» **Work to be completed**: Would you repeat each line below exactly, without the pictures?

Records from a data source:
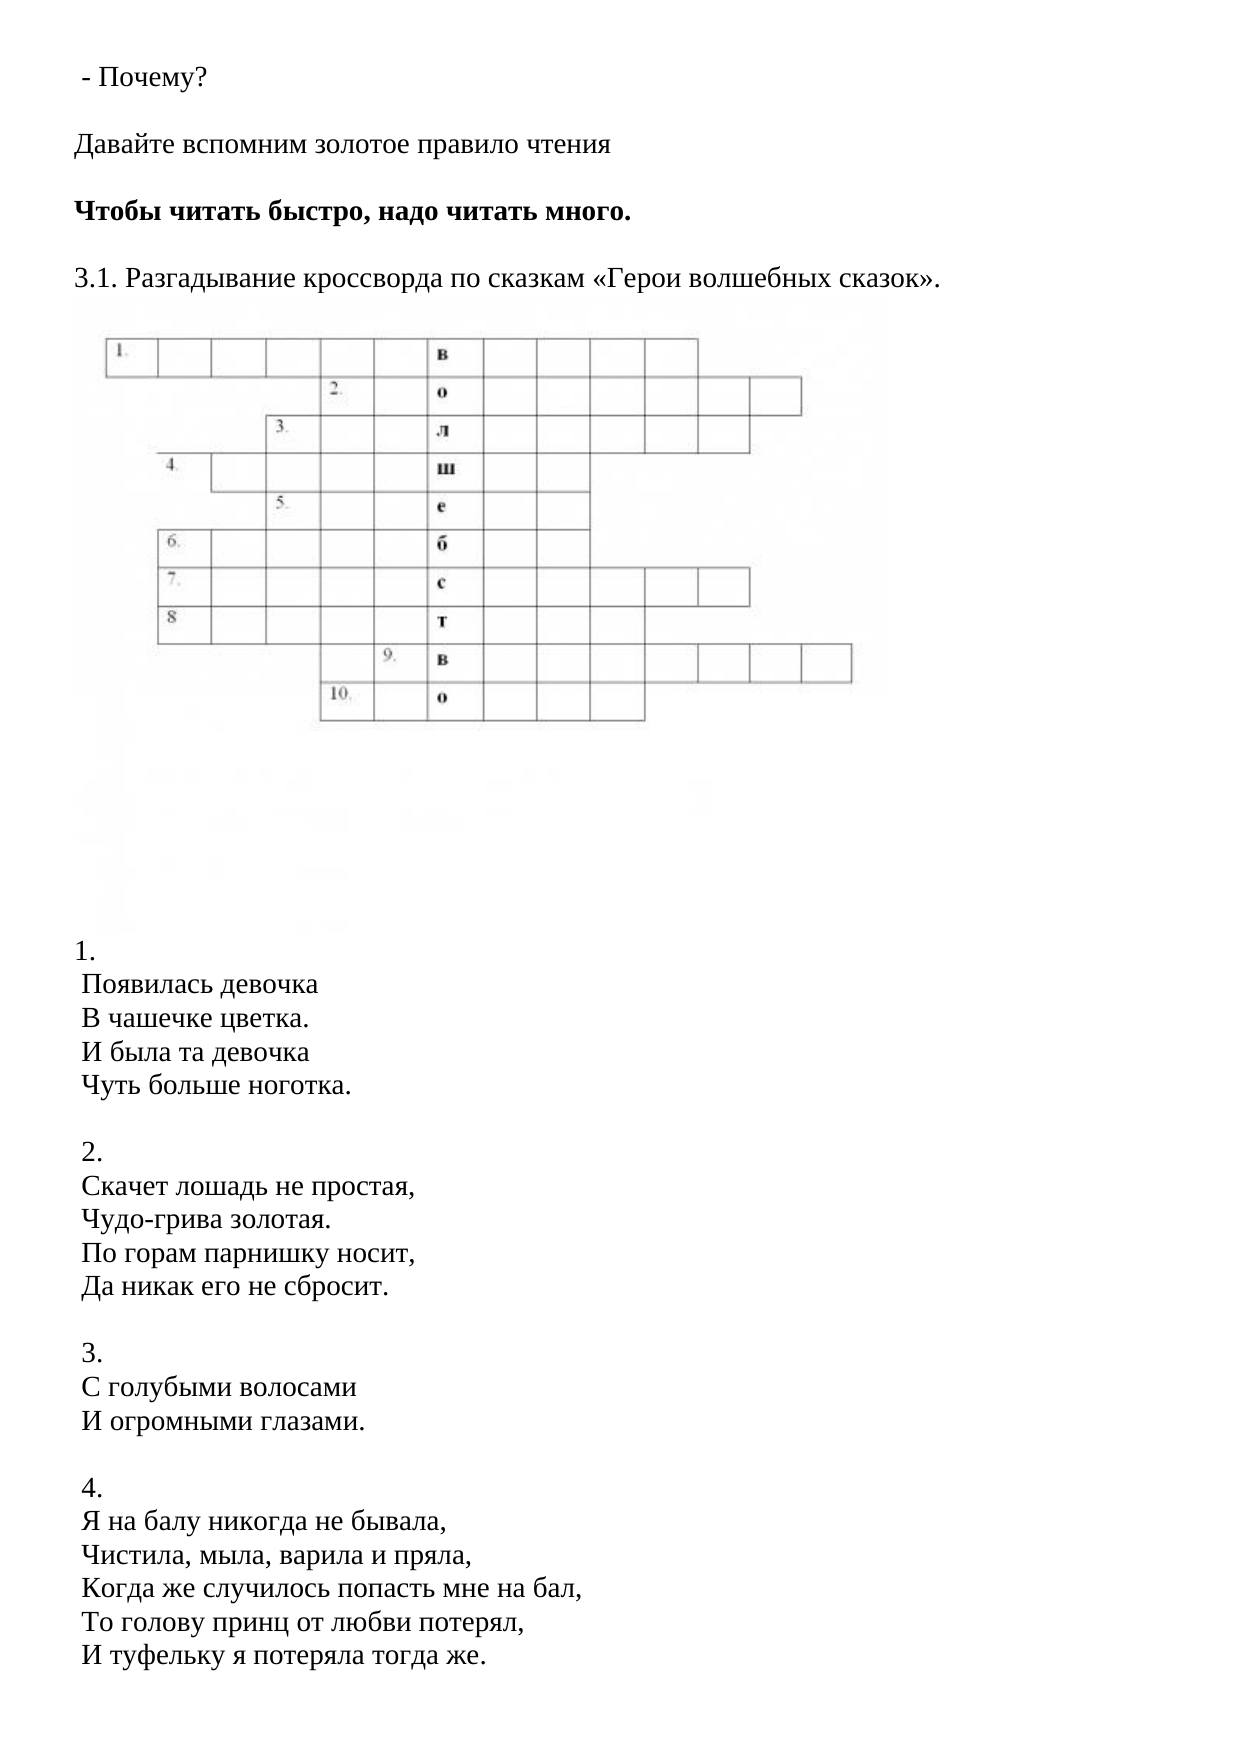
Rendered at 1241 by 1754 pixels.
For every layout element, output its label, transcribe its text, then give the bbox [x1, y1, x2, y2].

text Чуть больше ноготка. [74, 1067, 1152, 1101]
text И туфельку я потеряла тогда же. [74, 1637, 1152, 1671]
text Чистила, мыла, варила и пряла, [74, 1537, 1152, 1570]
text В чашечке цветка. [74, 1000, 1152, 1034]
text Да никак его не сбросит. [74, 1268, 1152, 1302]
text 1. [74, 933, 1152, 967]
text 3.1. Разгадывание кроссворда по сказкам «Герои волшебных сказок». [74, 260, 1152, 294]
text По горам парнишку носит, [74, 1235, 1152, 1268]
text И огромными глазами. [74, 1403, 1152, 1436]
text 4. [74, 1470, 1152, 1503]
picture [73, 293, 887, 933]
text Чтобы читать быстро, надо читать много. [74, 193, 1152, 227]
text 2. [74, 1134, 1152, 1168]
text С голубыми волосами [74, 1369, 1152, 1403]
text Скачет лошадь не простая, [74, 1168, 1152, 1201]
text Чудо-грива золотая. [74, 1201, 1152, 1235]
text И была та девочка [74, 1034, 1152, 1067]
text Когда же случилось попасть мне на бал, [74, 1570, 1152, 1604]
text То голову принц от любви потерял, [74, 1604, 1152, 1637]
text Появилась девочка [74, 967, 1152, 1000]
text Давайте вспомним золотое правило чтения [74, 126, 1152, 160]
text Я на балу никогда не бывала, [74, 1503, 1152, 1537]
text - Почему? [74, 59, 1152, 93]
text 3. [74, 1336, 1152, 1369]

» **Result below**:
Rendered at 1241 by 1754 pixels.
For every layout element, output its label, transcribe its text, then give the bbox [x1, y1, x2, y2].

text Чуть больше ноготка. [74, 1067, 1152, 1101]
text И туфельку я потеряла тогда же. [74, 1637, 1152, 1671]
text Чистила, мыла, варила и пряла, [74, 1537, 1152, 1570]
text В чашечке цветка. [74, 1000, 1152, 1034]
text Да никак его не сбросит. [74, 1268, 1152, 1302]
text 1. [74, 933, 1152, 967]
text 3.1. Разгадывание кроссворда по сказкам «Герои волшебных сказок». [74, 260, 1152, 294]
text По горам парнишку носит, [74, 1235, 1152, 1268]
text И огромными глазами. [74, 1403, 1152, 1436]
text 4. [74, 1470, 1152, 1503]
picture [73, 293, 887, 933]
text Чтобы читать быстро, надо читать много. [74, 193, 1152, 227]
text 2. [74, 1134, 1152, 1168]
text С голубыми волосами [74, 1369, 1152, 1403]
text Скачет лошадь не простая, [74, 1168, 1152, 1201]
text Чудо-грива золотая. [74, 1201, 1152, 1235]
text И была та девочка [74, 1034, 1152, 1067]
text Когда же случилось попасть мне на бал, [74, 1570, 1152, 1604]
text То голову принц от любви потерял, [74, 1604, 1152, 1637]
text Появилась девочка [74, 967, 1152, 1000]
text Давайте вспомним золотое правило чтения [74, 126, 1152, 160]
text Я на балу никогда не бывала, [74, 1503, 1152, 1537]
text - Почему? [74, 59, 1152, 93]
text 3. [74, 1336, 1152, 1369]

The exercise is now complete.